## Problem statement
The required answer is the run of lines from the one holding "hfov_deg: 12.0" to the end of the data below, copied exactly and free of pictures.
** Supplied data follows **
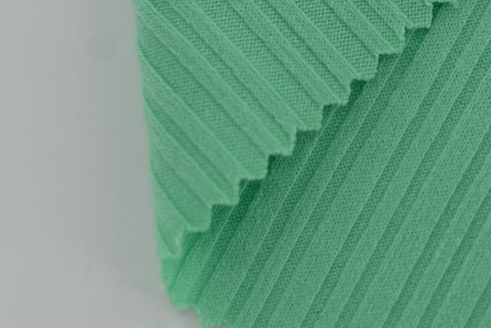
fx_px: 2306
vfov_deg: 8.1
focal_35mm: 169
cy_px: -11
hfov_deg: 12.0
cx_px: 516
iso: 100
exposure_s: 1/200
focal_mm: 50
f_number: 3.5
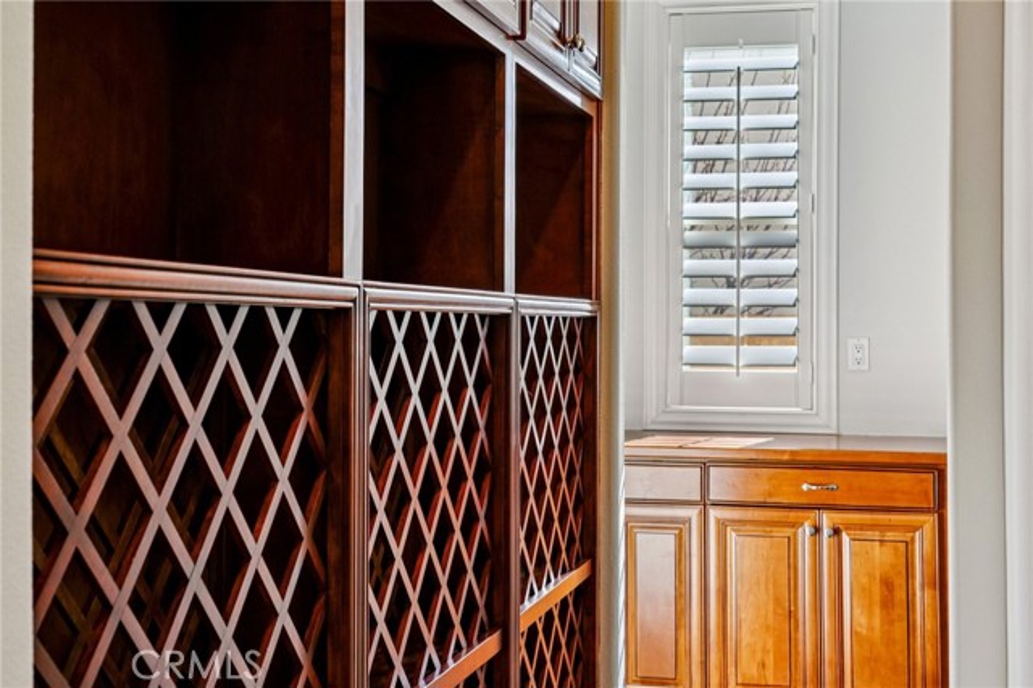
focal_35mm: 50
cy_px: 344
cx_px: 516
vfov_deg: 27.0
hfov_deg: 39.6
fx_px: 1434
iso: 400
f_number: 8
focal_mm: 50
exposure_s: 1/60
** End of Supplied data **
## Response below
hfov_deg: 12.0
cx_px: 516
iso: 100
exposure_s: 1/200
focal_mm: 50
f_number: 3.5
focal_35mm: 50
cy_px: 344
cx_px: 516
vfov_deg: 27.0
hfov_deg: 39.6
fx_px: 1434
iso: 400
f_number: 8
focal_mm: 50
exposure_s: 1/60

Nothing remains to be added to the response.